__Exercise aim__. In the material below, the lines containing the word "color" are required; copy each of them.
========
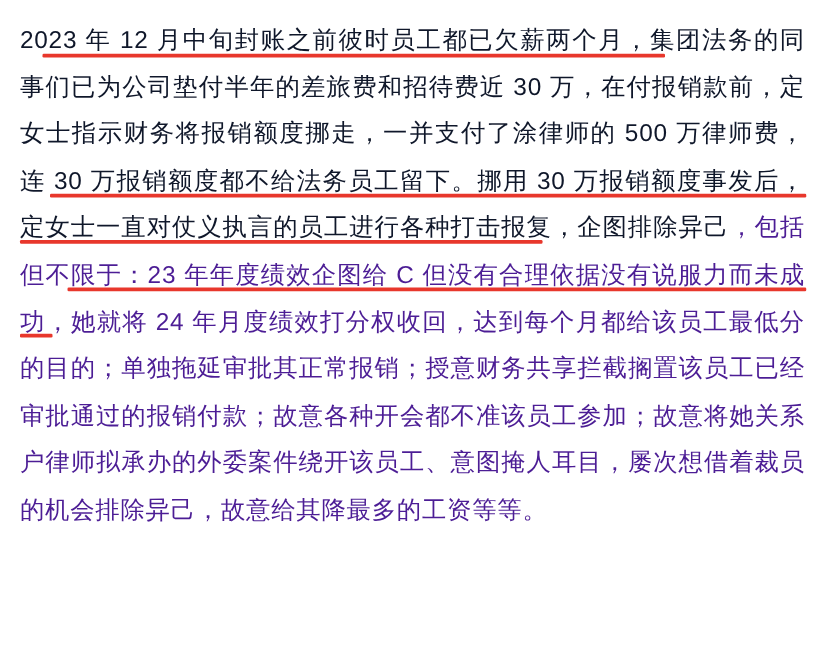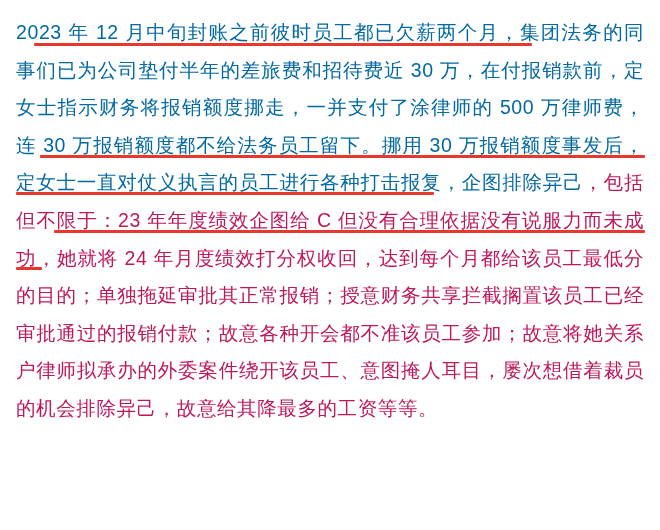--- a/index.html
+++ b/index.html
@@ -25,24 +25,24 @@
     margin: 0;
     font-size: 19.5px;
     line-height: 37.6px;
     text-align: justify;
     text-justify: inter-ideograph;
     letter-spacing: 0.6px;
     color: #111111;
     white-space: normal;
   }
   .red {
-    color: #0369a1;
+    color: #0f172a;
   }
   .black {
-    color: #be185d;
+    color: #4c1d95;
   }
   
   .ul-layer {
     position: absolute;
     left: 0;
     top: 0;
     width: 660px;
     height: 530px;
     pointer-events: none;
   }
========
__The answer__.
     color: #111111;
-    color: #0369a1;
+    color: #0f172a;
-    color: #be185d;
+    color: #4c1d95;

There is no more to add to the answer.